Question

In Fig. 8-51, a block is sent sliding down a frictionless ramp. Its speeds at points A and B are$\mathbf{2}\mathbf{.}\mathbf{00}\frac{\mathbf{m}}{\mathbf{s}}$and$\mathbf{2}\mathbf{.}\mathbf{60}\frac{\mathbf{m}}{\mathbf{s}}$, respectively. Next, it is again sent sliding down the ramp, but this time its speed at point A is$\mathbf{4}\mathbf{.}\mathbf{00}\frac{\mathbf{m}}{\mathbf{s}}$. What then is its speed at point B?

Short answer

The second-time speed at point B is,$v_{B,2}=4.33\frac{\mathrm{m}}{\mathrm{s}}$

Step-by-step solution

Given

i) The speed of the block at point A is,$v_{A,1}=2.00\frac{m}{s}$

ii) The speed of the block at point B is,$v_{B,1}=2.60\frac{\mathrm{m}}{\mathrm{s}}$

iii) Second time the speed of the block at point A is,$v_{A,2}=4.00\frac{\mathrm{m}}{\mathrm{s}}$

Determine the concept and the formulas

The problem is based on the principle of conservation of mechanical energy.

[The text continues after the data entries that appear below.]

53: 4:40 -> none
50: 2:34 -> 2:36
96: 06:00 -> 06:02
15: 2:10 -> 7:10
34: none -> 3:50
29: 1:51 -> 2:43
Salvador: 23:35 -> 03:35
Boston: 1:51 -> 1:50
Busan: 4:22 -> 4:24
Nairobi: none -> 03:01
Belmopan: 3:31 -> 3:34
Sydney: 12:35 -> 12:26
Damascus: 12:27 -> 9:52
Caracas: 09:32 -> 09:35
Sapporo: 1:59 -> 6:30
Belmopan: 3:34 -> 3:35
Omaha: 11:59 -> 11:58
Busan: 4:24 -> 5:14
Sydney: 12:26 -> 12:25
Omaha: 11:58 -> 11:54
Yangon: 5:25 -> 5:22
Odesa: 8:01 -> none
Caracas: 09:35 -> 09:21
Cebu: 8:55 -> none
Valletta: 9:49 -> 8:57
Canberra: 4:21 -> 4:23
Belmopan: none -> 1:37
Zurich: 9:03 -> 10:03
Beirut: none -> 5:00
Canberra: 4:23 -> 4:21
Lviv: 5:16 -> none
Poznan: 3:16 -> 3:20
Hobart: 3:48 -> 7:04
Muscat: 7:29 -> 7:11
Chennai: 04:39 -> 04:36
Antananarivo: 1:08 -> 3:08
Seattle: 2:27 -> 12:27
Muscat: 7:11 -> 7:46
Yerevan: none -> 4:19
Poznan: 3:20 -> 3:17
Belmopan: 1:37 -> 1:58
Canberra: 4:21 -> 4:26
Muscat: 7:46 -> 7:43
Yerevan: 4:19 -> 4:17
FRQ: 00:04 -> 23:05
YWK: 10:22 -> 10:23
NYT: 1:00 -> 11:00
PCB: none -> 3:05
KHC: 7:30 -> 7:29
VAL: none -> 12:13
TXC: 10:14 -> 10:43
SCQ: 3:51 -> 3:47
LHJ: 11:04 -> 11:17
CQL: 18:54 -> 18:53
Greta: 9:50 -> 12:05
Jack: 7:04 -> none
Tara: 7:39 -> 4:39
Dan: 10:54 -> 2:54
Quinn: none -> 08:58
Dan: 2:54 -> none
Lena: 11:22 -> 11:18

According to this principle the energy can neither be created nor be destroyed; it can only be internally converted from one form to another if the forces doing work on the system are conservative in nature. change in potential energy. From this, we can find the second time speed of the block at point B.

Formula:

i) The conservation of energy is,$K_A+U_A=K_B+U_B$

ii) The change in kinetic energy is,$\Delta K=K_B-K_A$

Calculate the block’s speed at point B

The block is sliding down; by conservation of energy, we have

$K_A+U_A=K_B+U_B$

Thus, the change in kinetic energy as the block moves from point A to point B is

$$\begin{gathered} ∆K=K_B-K_A \\ ∆K=-∆U \\ \Rightarrow ∆K=-\left(U_B-U_A\right) \end{gathered}$$

Thus, in both circumstances, we have the same potential energy change. Hence,

$\Delta K_1=\Delta K_2$

The speed of the block at B the second time is given by

$\frac{1}{2}m{v_{B.1}}^2-\frac{1}{2}m{v}_{A,1}^2=\frac{1}{2}m{v}_{B,2}^2-\frac{1}{2}m{v}_{A,2}^2$

Solve for the speed at point B as:

$$\begin{gathered} \Rightarrow v_{B,2}^2=v_{B,2}^2-v_{A,1}^2+v_{A,2}^2 \\ \Rightarrow v_{B,2}=\sqrt{\left(v_{B,1}^2-v_{A,1}^2+v_{A,2}^2\right)} \\ \Rightarrow v_{B,2}^2=\sqrt{\left(2.{60}^2-2.{00}^2+4.00\right)} \\ \Rightarrow v_{B,2}=\sqrt{18.76} \end{gathered}$$

Solve further as:

$\Rightarrow v_{B,2}=4.33\hspace{0.33em}\frac{\mathrm{m}}{\mathrm{s}}$